Greg and Marc,

Not that it's needed here but, of course, perm.test() in
pkg:exactRankTests or oneway_test() in pkg:coin can be
used.

Using Marc's / Greg's computations, the (two-sided) p-value
is

 sum(abs(perms) >= abs(orig)) / length(perms)
 [1] 0.01937395

perm.test() and oneway_test give a p-value of 0.003249691,
using the "exact" option.

Question:
Why the difference?

Answer:
perm.test() uses the *mean* difference instead of the
median difference. (Easy to check: just replace 'median'
with 'mean' in Marc's computation of perms.)

As Greg correctly points out, different test statistics
can sensibly be used.
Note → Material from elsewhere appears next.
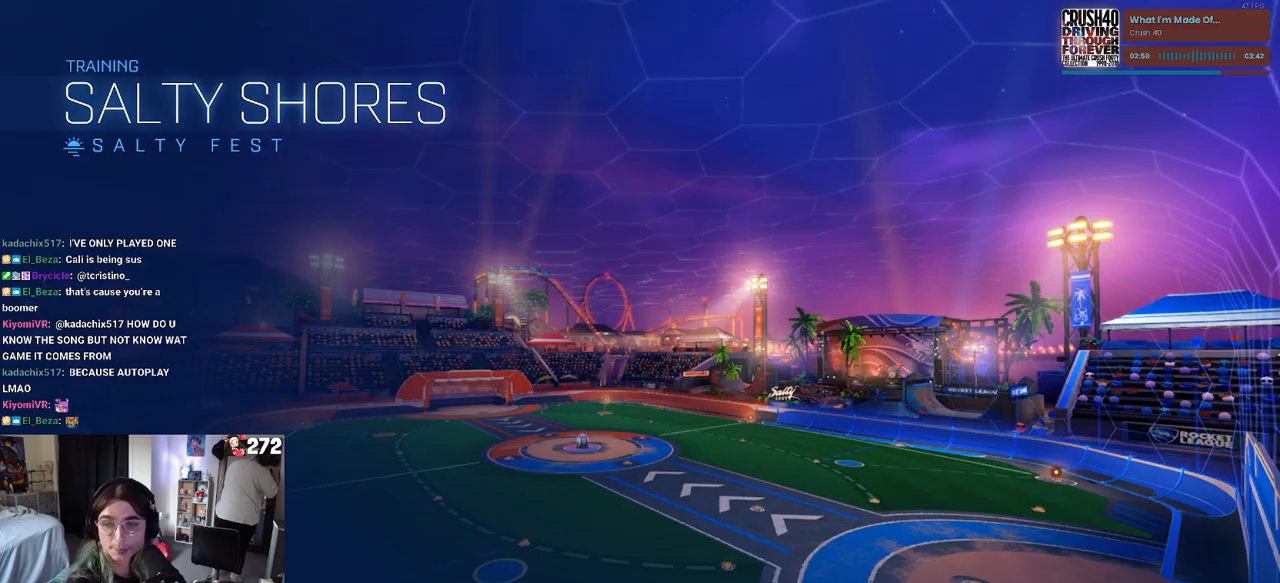
{"buttons": ["R1"], "left_stick": "right", "right_stick": "center", "events": [[383, "left_stick", "right"], [400, "R1", "down"]]}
But which statistic, mean difference
or median difference, is more appropriate for the given data?

Assumptions:

1. the null hypothesis is that the two sets of observations
   represent random samples from the same distribution;

2. the range of the distribution consists of a small set
   of integers.

Fire away!

Peter Ehlers


Greg Snow wrote:
Thanks Marc,

The sampling is so easy that I often forget that we can do the exact 
permutation test for smaller samples (and I can never remember when small is 
small enough for this).  With the exact permutations we really don't need to do 
the prop.test or binom.test, I usually do that to get the confidence interval 
on the p-value due to sampling from the permutations rather than doing all 
possible (and this tells me if I need to increase the number of permutations to 
be sure my p-value is precise enough).  With all possible permutations, there 
is no sampling, and no need for an interval, the p-value is exact.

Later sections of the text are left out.